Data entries
* * *
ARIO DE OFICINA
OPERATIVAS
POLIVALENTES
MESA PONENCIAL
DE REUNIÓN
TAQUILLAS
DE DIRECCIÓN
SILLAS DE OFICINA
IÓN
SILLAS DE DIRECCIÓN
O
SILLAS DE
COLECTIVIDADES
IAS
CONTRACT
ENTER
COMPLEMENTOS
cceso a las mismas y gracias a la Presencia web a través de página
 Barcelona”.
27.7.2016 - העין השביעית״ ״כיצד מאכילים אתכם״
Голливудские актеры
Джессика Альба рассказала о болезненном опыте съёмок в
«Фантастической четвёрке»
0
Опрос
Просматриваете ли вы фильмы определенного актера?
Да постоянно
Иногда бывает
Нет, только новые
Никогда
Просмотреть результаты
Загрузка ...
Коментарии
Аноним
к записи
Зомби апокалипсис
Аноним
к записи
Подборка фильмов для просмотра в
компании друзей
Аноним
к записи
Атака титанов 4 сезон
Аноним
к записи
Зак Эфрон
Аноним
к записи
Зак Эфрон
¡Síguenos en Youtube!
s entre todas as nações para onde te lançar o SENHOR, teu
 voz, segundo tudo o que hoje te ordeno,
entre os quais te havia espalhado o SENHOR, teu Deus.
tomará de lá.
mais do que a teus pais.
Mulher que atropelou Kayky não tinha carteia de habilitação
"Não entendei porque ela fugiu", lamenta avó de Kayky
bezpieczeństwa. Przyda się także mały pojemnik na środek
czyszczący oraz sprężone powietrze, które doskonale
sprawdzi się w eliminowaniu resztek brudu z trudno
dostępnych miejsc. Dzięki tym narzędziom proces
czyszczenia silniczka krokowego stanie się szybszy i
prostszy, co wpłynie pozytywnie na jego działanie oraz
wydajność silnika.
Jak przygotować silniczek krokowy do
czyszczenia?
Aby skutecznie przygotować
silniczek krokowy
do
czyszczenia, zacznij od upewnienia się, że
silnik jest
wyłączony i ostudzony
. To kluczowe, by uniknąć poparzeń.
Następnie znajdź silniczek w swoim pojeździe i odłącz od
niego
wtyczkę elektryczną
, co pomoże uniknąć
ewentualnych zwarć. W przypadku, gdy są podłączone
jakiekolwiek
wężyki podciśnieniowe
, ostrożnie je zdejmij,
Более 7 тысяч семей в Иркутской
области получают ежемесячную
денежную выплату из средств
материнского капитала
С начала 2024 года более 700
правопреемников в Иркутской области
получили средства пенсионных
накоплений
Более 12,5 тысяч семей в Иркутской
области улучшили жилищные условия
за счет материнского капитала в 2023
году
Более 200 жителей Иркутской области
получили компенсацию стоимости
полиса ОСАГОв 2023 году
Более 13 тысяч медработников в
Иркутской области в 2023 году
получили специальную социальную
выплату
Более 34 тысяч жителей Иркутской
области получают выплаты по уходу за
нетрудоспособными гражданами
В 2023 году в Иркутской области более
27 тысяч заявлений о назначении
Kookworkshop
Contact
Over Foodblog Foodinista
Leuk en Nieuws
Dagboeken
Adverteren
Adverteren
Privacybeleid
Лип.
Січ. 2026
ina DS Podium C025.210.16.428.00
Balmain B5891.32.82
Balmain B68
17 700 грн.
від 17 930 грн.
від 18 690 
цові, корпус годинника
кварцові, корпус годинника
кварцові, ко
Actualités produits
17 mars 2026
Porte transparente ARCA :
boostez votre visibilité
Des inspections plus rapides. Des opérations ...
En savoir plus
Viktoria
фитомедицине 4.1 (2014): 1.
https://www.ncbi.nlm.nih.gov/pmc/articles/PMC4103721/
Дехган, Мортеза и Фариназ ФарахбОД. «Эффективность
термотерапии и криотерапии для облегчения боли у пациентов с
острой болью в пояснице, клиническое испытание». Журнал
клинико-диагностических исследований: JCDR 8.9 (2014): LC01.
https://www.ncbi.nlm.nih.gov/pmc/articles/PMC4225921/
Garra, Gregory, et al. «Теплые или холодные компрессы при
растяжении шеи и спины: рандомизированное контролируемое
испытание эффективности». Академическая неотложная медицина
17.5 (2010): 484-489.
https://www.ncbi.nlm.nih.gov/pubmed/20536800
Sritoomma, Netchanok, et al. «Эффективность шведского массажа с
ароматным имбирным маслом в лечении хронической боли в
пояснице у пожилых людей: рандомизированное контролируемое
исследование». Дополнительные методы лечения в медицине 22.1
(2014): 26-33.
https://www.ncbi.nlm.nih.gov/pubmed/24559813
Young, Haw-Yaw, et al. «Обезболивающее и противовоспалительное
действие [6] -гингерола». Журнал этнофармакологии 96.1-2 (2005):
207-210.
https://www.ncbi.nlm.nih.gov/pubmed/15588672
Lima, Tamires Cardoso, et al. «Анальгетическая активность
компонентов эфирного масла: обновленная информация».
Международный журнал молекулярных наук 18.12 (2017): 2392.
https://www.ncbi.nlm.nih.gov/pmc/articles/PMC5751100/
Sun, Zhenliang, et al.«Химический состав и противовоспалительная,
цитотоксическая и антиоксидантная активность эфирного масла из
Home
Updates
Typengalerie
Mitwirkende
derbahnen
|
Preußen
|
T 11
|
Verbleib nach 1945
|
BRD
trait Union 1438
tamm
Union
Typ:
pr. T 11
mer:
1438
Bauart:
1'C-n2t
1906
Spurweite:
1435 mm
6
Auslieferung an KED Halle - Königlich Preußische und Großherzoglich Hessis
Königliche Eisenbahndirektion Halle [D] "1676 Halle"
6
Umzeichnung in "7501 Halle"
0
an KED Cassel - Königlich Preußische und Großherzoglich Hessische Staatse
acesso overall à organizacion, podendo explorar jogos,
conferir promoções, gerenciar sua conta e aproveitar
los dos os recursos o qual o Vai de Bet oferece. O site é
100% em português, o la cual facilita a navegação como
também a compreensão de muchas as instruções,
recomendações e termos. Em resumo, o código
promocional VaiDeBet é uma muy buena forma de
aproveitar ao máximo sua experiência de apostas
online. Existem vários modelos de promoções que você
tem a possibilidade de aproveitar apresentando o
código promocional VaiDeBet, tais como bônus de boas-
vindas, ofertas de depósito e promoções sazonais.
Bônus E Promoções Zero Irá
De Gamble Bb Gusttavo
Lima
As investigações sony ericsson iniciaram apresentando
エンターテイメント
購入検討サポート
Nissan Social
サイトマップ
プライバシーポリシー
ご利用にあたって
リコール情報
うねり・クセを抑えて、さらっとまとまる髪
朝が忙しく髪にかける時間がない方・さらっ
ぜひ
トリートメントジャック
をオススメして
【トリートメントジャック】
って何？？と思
* * *
- PROBLEM STATEMENT
Each line above that carries the string "czyszczenia" has to be returned.

- COMPLETED EXERCISE
czyszczenia silniczka krokowego stanie się szybszy i
czyszczenia?
czyszczenia, zacznij od upewnienia się, że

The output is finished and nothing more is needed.